А наверху, собравшись в трапезной, игумен и монахи прикидывали, как бы раздобыть столь необходимую им воду. Когда Творец бросил в небесные бразды первую горсть звезд и в сумерках они начали прорастать лучами, защитники монастыря решили без лишних слов спустить веревку с привязанным к ней деревянным ведром из окна притвора прямо в колодец, который, сделанный на века, продолжал упорно стоять в захваченном монастырском дворе.
Занятые своими делами и попытками попасть стрелами хотя бы в какой-нибудь из роев, возвращавшихся с лугов домой ночевать среди веток парящего дерева, болгары и куманы не заметили, как из одного монастырского окна спустилась длинная веревка, как ведро на конце веревки нырнуло в колодец и как потом поднялось, расплескав несколько капель воды. И только когда монахи в третий раз отправили вниз деревянную бадейку, стража осаждавших подняла тревогу. По приказу Шишмана один из наиболее ловких куманов, зажав в зубах нож, начал подниматься по веревке так быстро, что отец Григорий понял, что происходит, только тогда, когда увидел в окне бритую голову и выпученные глаза.
Монахи отпустили веревку. Но незваный гость уже успел схватиться руками за низ окна. Он был таким сильным, что ему не хватало совсем немного, чтобы перебросить тело в Савину келью на верхнем этаже притвора. Однако в этот миг Господь увел солнце с неба десятого дня после Воскресения. Радуница осталась где-то за Столовыми горами. По старинному завету самого Савы преподобному было позволено в этот момент уже закрыть ставни. Тисовое дерево прижало пальцы кумана, он испустил крик и сам отправился вслед за ним, догнав его уже на земле. Сила удара была такой, что зрение его растрескалось, слух рассыпался, а через рот вылетела вся оставшаяся жизнь.
Внутри, в катехумении, отец Григорий перекрестился за упокой души погибшего.
Снаружи, перед шатром, князь Шишман сплюнул. Потом подошел к колодцу и наклонился над ним. Отражение своего многострашного лица он оставил на поверхности воды – стеречь ее от братьев.
Повсюду на горних полях рождались звезды. Ветер, видимо, дул резкими порывами – откосы сияния непрестанно падали все ниже. Из парящего монастыря доносились песнопения. Тем, кто был освобожден от бдения, клепала возвестили отдых. Матери учили детей принятым в народе молитвам. Разливался шепот:
Лучи роились вокруг церкви Святого Вознесения.

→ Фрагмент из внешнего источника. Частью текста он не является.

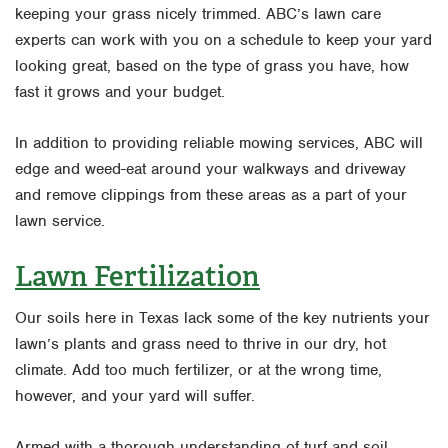
keeping your grass nicely trimmed. ABC’s lawn care
experts can work with you on a schedule to keep your yard
looking great, based on the type of grass you have, how
fast it grows and your budget.
In addition to providing reliable mowing services, ABC will
edge and weed-eat around your walkways and driveway
and remove clippings from these areas as a part of your
lawn service.
Lawn Fertilization
Our soils here in Texas lack some of the key nutrients your
lawn’s plants and grass need to thrive in our dry, hot
climate. Add too much fertilizer, or at the wrong time,
however, and your yard will suffer.
Armed with a thorough understanding of turf and soil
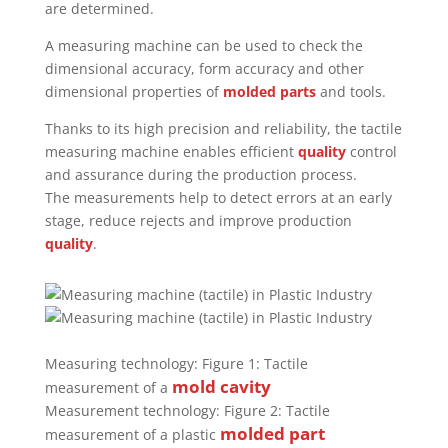
are determined.
A measuring machine can be used to check the
dimensional accuracy, form accuracy and other
dimensional properties of
molded parts
and tools.
Thanks to its high precision and reliability, the tactile
measuring machine enables efficient
quality
control
and assurance during the production process.
The measurements help to detect errors at an early
stage, reduce rejects and improve production
quality
.
Measuring technology: Figure 1: Tactile
mold
cavity
measurement of a
Measurement technology: Figure 2: Tactile
molded part
measurement of a plastic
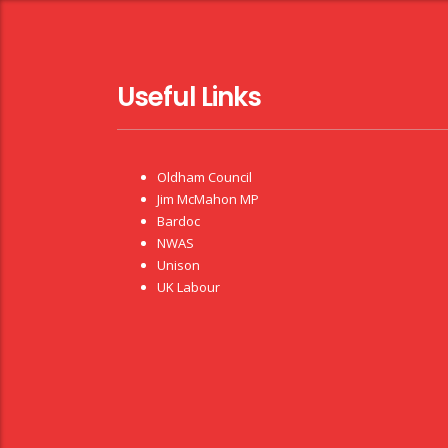
Useful Links
Oldham Council
Jim McMahon MP
Bardoc
NWAS
Unison
UK Labour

Издали вся Жича, должно быть, походила на огромный, мягко покачивающийся, светящийся стог.
Ниже полей Господних, среди кустов пепельно-серого можжевельника, которым заросли пустоты, образовавшиеся в результате вознесения, лежа на спинах, чтобы не ломать себе шеи, расположились в дозоре посты куман и болгар.
Но даже несмотря на всю темноту ночи, видинскому князю Шишману мешала ясность горних небес. Он приказал зажечь горящие мраком факелы, лучины, светящие его тенью, густой, как смола. Один за другим злоносные светильники закутали землю в удушающую тьму…
И пока что на этом остановимся.
Книга третья
Престолы
Одиннадцатый день
– Дождя!
– Господи, даруй нам воду!
На стенах трапезной, притвора и церкви во многих местах были изображены миски, кубки, кувшины и иная трапезная посуда из обожженной глины, золота, меди или прозрачного стекла, до краев наполненная плеском воды. На той стене, где было нарисовано Крещение Христово, текла река Иордан, на некоторых других можно было видеть источники с мощными струями, с прозрачными кудряшками волн, расчесанными проворной кисточкой иконописца. Это и была вся вода, имевшаяся в монастыре на одиннадцатый день, если не считать двух скромных бадеек, зачерпнутых из колодца предыдущим вечером. И как ее ни пей, хоть быстрыми, хоть медленными глотками, одно несомненно – воды недостаточно. А нуждались в ней не только братья-монахи, защитники монастыря и многочисленные больные и немощные, нашедшие здесь приют, но и скотина, которая в хлеву ревом заявляла о своей жажде.
Игумен Григорий ввел постоянную молитву перед каждой живописной водой, в какой бы маленькой посудине она ни находилась. И это возымело действие – уже во время заутрени, освященная благородной улыбкой святой Анны, из кувшина с изображения сцены Рождества Богородицы потекла живая струя воды. Однако вытекло не более того, что кувшин мог вместить на самом деле. То есть ровно столько, чтобы успокоить плачущих младенцев, притушить огонь, сжигавший больных, и усилить желание всех остальных смочить потрескавшиеся и болевшие губы. Даже монахам, привыкшим к лишениям, под лучами раскаленного солнца стали чудиться грозди из водяных капель. Конечно, мираж ненадолго исцеляет, но зато потом мучения возобновляются с еще большей силой.